Problem. Let $f(a,b,c)$ be a cyclic polynomial in $a, b, c$. Can $f$ always be expressed as $g(a+b+c, ab+bc+ca, abc, a^2b+b^2c + c^2a)$ for some polynomial $g(p, q, r, Q)$?
Motivation: If we want to prove $g(a+b+c, ab+bc+ca, abc, a^2b+b^2c + c^2a)\ge 0$, and $g(p, q, r, Q)$ is non-increasing with $Q$, by using the known inequality $a^2b + b^2c + c^2a \le \frac{4}{27}(a+b+c)^3 - abc$(see How to prove this inequality? $a^{2}+b^{2}+c^{2}\leq 3$), sometimes, we may prove $g(a+b+c, ab+bc+ca, abc, \frac{4}{27}(a+b+c)^3 - abc)\ge 0$. As a result, we deal with a symmetric inequality rather than the original cyclic inequality.

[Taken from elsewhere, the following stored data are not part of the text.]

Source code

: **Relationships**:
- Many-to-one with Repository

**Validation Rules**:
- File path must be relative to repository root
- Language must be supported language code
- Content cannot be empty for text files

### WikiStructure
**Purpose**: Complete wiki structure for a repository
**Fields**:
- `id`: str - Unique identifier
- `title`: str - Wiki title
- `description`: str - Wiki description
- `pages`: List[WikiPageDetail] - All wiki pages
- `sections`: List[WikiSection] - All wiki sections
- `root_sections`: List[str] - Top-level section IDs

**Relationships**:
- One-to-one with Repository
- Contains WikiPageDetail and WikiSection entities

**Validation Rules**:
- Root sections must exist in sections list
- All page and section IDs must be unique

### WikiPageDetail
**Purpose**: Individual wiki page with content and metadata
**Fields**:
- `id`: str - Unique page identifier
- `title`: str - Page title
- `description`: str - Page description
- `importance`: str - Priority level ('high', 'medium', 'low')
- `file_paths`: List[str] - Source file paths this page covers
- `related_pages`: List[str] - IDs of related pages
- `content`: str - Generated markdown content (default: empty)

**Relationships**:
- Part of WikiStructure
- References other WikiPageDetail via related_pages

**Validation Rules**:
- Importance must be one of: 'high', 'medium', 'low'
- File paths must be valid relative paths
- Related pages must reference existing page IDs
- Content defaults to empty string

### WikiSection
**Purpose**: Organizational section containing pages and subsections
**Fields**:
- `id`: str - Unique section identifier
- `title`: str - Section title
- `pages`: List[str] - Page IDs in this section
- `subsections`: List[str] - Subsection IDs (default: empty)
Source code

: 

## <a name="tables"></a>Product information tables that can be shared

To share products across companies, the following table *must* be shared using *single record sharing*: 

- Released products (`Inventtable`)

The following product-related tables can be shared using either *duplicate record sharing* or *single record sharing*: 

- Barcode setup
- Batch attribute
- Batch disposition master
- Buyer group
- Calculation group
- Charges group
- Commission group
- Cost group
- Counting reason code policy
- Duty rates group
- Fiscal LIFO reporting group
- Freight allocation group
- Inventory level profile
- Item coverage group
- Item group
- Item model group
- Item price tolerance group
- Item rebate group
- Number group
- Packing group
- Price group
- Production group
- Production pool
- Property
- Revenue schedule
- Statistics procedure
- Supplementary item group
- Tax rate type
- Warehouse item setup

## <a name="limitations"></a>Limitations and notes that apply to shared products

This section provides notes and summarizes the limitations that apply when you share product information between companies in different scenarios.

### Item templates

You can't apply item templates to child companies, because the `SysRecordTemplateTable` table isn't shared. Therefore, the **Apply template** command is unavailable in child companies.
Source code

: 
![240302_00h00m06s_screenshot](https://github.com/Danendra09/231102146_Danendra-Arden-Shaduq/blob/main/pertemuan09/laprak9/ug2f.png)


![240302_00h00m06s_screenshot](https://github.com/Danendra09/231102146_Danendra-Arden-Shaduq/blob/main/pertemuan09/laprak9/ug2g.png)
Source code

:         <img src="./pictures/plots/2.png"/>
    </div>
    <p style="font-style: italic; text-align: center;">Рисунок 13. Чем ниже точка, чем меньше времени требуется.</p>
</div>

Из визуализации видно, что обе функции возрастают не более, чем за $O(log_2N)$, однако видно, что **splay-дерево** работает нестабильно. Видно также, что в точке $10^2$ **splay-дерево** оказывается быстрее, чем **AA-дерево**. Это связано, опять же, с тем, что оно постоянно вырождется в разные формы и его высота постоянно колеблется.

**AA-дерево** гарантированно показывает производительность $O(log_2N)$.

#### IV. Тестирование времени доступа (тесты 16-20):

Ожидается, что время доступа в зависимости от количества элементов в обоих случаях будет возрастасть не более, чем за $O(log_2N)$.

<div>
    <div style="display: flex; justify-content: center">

Is it known? Is it easily to prove?
Let us see some examples. Denote $p = a+b+c, q = ab+bc+ca, r = abc$ and $Q = a^2b+b^2c+c^2a$.
1) $ab^2 + bc^2 + ca^2 = (a+b+c)(a^2+b^2+c^2) - a^3-b^3-c^3 - (a^2b+b^2c+c^2a)$
2) From the known identity $a^3b+b^3c+c^3a +(ab+bc+ca)^2 = (a+b+c)(a^2b+b^2c+c^2a+abc)$, we have $a^3b+b^3c+c^3a = p(Q + r) - q^2$.
3) $a^3b^2+b^3c^2+c^3a^2 = Qq - r(p^2-2q) - rq$.
4) $(a^2+b)(b^2+c)(c^2+a) = \cdots$
Any comments and solutions are welcome.